Una noche más siento en mi interior una rabia llena de pasión que me lleva a seguir cada uno de mis pasos. Recordar mi cara de niño asustado que creía que en de cada tierra había un sol diferente. El sol del Sahara Occidental siempre me pareció radiante y seco, el sol de Cuba húmedo como las hojas de los helechos que acompañan el río y el sol del País Vasco inclinado al sur cubierto de un bosque frío de hayas y robles.

En la luz del sol encontré la mirada de Sultana Jaya, encontré una voz que nacía de un rayo ardiente y seco, la voz irreductible de una mujer saharaui. Ella reclama la libertad que yo perdí cuando me condenaron al exilio, entonces dejé la tumba de mis bisabuelos en Taurta, cuando iba a rezar y me llevaba un puñado de arena impregnado del espíritu milenario de los difuntos.

Hablan estos días de la arena del Sahara, su capacidad de atravesar el mediterráneo y alcanzar Europa. Cuentan que los marroquíes rociaron con un líquido inflamable el ojo protésico de Sultana Jaya, lo dejaron oscuro y lleno de lágrimas. Pretenden acaso aniquilarla, destruir su casa por apoyar la República Saharaui, por levantar una bandera que simboliza cuarenta y cinco años de exilio.

Entradas de datos extraídos
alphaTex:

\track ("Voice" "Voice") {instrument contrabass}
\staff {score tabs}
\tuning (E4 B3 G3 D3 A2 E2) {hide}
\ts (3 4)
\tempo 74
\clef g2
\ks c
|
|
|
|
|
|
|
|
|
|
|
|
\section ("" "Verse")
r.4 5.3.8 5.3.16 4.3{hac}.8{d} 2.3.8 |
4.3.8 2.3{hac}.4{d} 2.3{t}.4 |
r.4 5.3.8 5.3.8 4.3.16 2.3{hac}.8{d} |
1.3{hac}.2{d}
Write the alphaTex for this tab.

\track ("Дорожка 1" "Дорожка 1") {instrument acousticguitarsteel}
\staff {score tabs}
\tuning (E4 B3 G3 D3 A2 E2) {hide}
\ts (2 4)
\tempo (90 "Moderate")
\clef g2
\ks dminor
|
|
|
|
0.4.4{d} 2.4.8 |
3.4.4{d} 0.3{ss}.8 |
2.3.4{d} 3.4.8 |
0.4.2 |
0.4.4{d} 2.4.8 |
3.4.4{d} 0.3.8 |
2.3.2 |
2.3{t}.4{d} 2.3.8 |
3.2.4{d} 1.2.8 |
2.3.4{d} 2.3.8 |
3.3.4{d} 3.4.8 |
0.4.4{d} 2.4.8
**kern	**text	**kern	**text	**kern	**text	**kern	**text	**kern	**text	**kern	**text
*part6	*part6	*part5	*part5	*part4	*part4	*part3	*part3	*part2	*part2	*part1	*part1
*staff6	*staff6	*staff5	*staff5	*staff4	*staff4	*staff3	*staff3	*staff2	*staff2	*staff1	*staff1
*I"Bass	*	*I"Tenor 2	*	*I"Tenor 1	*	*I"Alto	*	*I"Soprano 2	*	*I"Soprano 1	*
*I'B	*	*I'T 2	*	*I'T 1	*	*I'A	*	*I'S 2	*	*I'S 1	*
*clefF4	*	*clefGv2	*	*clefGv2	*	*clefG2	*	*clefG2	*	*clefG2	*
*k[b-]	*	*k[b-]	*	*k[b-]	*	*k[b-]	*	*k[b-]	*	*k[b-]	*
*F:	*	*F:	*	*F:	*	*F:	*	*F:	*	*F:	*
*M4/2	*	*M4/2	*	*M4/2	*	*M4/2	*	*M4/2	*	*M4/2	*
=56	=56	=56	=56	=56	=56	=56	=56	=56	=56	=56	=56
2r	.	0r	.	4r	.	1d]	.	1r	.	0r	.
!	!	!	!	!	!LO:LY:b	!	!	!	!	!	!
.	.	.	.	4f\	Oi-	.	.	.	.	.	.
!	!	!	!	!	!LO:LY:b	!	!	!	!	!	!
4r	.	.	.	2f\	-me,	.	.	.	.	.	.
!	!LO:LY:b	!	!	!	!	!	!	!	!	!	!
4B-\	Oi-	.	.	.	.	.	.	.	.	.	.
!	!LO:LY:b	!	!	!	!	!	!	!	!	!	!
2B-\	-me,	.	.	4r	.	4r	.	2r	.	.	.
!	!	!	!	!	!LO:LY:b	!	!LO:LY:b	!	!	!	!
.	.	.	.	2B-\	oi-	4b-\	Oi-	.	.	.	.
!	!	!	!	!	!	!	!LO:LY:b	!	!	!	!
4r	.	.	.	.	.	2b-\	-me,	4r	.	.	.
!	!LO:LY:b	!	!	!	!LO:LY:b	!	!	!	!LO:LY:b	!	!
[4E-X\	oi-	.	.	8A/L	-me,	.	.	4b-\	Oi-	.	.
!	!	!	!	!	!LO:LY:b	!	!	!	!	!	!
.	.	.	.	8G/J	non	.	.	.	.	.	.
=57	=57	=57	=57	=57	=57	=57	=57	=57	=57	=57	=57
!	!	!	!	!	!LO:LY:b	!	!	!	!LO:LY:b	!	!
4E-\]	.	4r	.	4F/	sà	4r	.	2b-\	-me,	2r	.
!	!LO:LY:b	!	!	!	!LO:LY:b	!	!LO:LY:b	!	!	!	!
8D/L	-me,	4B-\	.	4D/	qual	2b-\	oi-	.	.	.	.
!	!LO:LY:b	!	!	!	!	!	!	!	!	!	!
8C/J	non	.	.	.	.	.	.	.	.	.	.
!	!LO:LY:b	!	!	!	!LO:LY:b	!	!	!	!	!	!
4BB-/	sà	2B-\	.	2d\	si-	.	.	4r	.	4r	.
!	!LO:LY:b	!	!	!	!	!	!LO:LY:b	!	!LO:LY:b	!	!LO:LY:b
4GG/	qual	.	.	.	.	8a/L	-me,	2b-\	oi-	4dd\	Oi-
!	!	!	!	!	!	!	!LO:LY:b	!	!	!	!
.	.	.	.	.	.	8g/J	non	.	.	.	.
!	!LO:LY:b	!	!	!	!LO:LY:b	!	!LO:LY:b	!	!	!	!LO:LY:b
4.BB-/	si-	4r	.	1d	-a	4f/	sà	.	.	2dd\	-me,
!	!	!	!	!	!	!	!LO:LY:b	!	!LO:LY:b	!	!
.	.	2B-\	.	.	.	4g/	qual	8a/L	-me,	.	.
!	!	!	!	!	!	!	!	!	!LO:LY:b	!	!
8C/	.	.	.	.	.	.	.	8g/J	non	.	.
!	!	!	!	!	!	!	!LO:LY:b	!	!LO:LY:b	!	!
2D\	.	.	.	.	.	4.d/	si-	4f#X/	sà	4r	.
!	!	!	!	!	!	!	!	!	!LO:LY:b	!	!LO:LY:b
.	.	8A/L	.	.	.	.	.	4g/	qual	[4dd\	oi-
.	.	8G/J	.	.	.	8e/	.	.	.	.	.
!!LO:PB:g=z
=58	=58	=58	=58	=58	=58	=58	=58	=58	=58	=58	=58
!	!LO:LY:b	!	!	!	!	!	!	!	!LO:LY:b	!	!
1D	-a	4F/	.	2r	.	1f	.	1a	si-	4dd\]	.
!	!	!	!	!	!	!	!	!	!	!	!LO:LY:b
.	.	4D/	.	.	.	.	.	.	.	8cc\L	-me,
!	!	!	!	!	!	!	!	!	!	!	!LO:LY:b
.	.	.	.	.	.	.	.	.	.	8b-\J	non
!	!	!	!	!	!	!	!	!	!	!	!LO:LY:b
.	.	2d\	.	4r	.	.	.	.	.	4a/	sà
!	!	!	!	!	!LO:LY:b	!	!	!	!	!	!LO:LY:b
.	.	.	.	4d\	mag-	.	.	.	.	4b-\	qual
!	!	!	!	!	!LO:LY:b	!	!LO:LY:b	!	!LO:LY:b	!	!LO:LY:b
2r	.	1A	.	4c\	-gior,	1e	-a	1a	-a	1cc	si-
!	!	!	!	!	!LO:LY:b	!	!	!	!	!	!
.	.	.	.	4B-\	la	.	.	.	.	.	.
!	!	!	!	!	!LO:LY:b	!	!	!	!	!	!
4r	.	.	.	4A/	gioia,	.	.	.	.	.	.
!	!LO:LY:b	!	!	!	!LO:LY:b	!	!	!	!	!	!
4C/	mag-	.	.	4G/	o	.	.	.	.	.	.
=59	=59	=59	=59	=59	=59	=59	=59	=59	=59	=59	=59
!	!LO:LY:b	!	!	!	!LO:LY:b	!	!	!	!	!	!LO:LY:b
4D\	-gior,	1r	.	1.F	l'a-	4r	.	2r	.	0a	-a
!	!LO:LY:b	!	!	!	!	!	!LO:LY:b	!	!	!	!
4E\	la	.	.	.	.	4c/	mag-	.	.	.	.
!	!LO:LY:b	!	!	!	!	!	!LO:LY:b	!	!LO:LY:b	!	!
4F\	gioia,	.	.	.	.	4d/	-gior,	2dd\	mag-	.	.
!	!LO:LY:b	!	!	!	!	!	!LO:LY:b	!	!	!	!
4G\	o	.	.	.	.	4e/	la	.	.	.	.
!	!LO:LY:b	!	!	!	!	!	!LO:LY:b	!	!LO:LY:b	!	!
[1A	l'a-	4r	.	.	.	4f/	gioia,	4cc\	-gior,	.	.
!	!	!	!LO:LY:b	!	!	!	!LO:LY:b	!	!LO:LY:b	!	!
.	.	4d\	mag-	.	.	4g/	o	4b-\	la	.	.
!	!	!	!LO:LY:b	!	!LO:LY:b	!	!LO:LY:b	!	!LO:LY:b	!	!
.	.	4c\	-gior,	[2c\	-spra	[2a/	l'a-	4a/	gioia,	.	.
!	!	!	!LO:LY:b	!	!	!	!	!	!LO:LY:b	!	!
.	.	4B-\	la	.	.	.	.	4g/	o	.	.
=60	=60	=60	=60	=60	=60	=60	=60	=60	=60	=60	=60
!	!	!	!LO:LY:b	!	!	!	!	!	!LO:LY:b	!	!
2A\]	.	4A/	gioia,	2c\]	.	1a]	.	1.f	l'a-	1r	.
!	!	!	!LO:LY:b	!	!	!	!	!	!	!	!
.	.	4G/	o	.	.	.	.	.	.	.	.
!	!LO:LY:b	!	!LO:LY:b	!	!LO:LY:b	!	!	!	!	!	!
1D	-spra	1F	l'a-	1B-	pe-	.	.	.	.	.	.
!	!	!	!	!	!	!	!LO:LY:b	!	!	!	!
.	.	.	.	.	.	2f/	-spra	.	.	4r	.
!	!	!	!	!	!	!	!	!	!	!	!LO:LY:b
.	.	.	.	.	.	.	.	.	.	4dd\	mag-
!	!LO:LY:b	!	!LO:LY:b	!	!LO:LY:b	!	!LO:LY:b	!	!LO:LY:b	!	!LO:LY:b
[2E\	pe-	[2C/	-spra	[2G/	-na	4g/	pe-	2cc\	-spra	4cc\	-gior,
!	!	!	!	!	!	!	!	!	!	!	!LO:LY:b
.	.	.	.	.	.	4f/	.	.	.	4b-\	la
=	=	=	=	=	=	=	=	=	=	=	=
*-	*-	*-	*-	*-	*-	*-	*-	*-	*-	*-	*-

• Instrucciones y requisitos: Enumera todas las tierras cuyo sol se describe en el fragmento. Los ítems no son necesarios para responder.

• Respuesta completa: Sahara Occidental, Cuba y País Vasco.